#### TEXT SEGMENT ####
Dr. Kerr's Amended Complaint references a number of documents that are not attached to the pleading but that are nevertheless integral to his claims. He quotes the Procedures at length and repeatedly refers to the "Report of Investigation, the "Standing Committee on Discipline Report," the "Advisory Board Report," and his appeals to the Dean and Provost. Because Dr. Kerr alleges that JHU failed to properly consider his evidence and rebuttals, those documents are integral to his case.

While briefing various motions, the parties submitted most of the disciplinary record. At the hearing, the Court invited the parties to supply any other documents that they considered pertinent. Following the hearing, Dr. Kerr and JHU submitted several additional documents. Thus, both the Court and counsel have what amounts to the entire disciplinary record.
####
- _JOBS_
1. In the court excerpt, what did the Court invite the parties to do at the hearing?
2. Repeat the court excerpt word for word between "While briefing various" and "entire disciplinary record.", inclusive.
#### SUPPLIED DATA ####
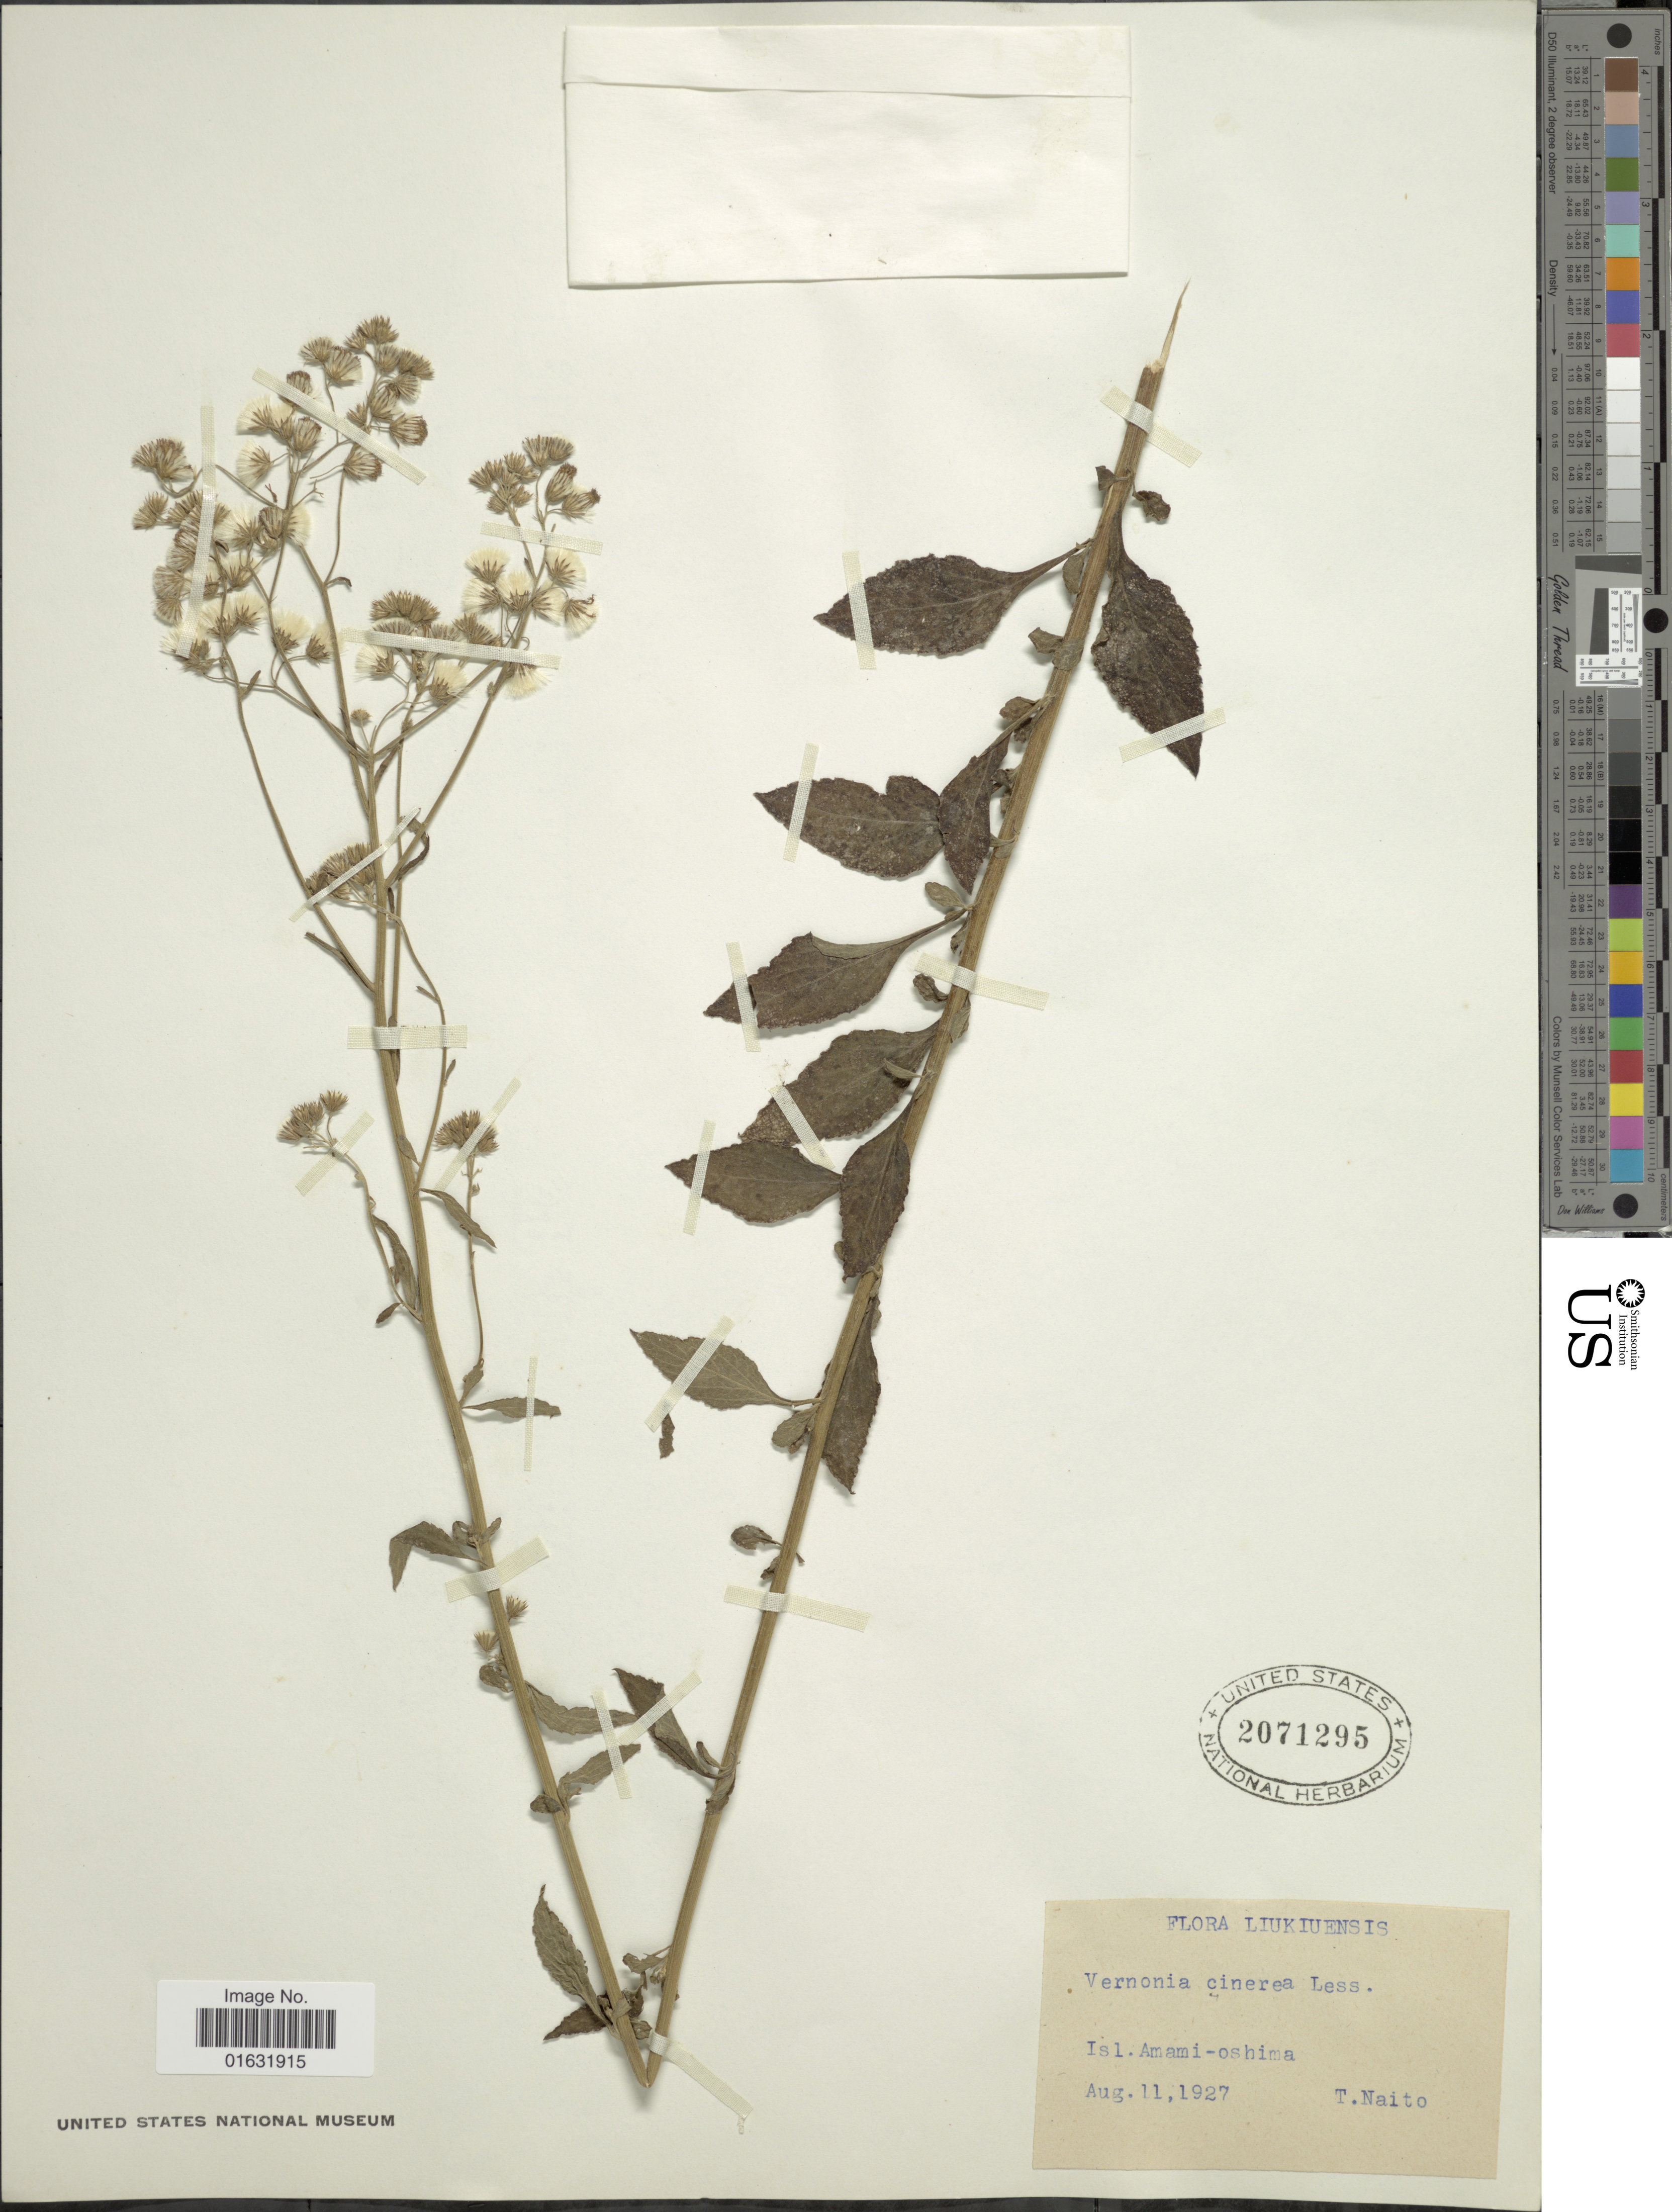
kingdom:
####
#### SUPPLIED DATA ####
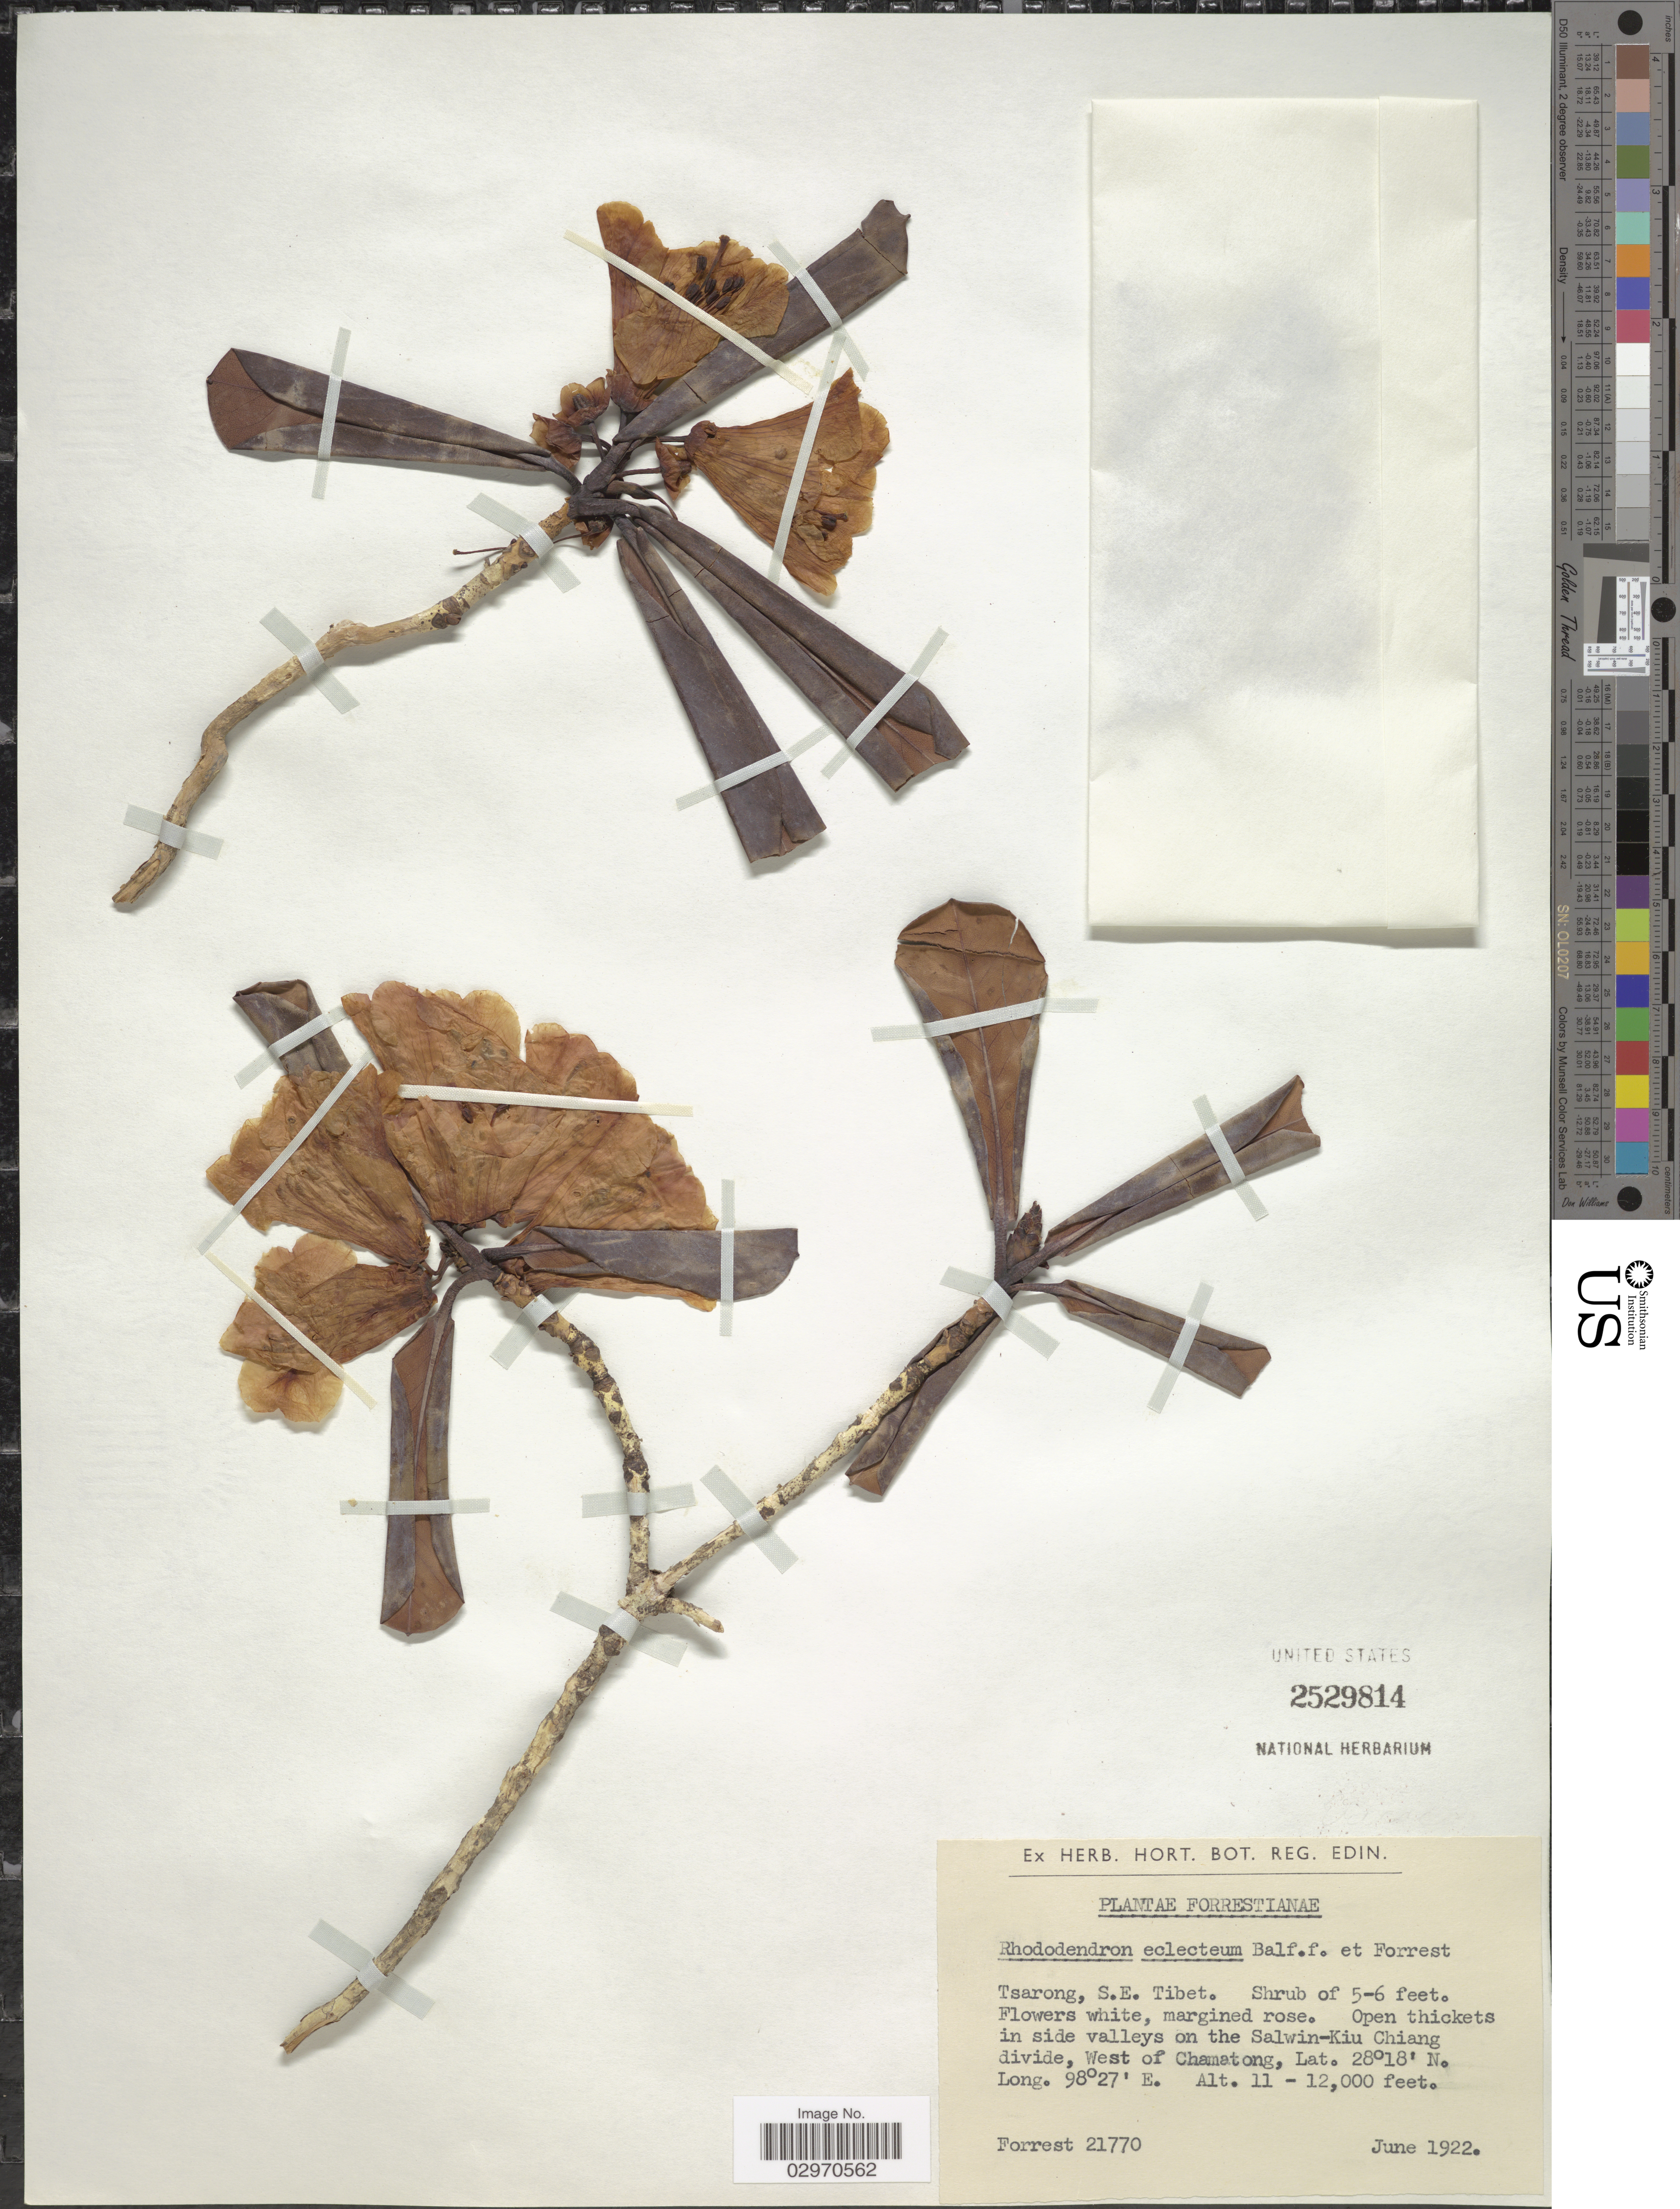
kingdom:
####
- _SOLVED PROBLEMS_
1. It invited them to supply any other documents that they considered pertinent.

2.
While briefing various motions, the parties submitted most of the disciplinary record. At the hearing, the Court invited the parties to supply any other documents that they considered pertinent. Following the hearing, Dr. Kerr and JHU submitted several additional documents. Thus, both the Court and counsel have what amounts to the entire disciplinary record.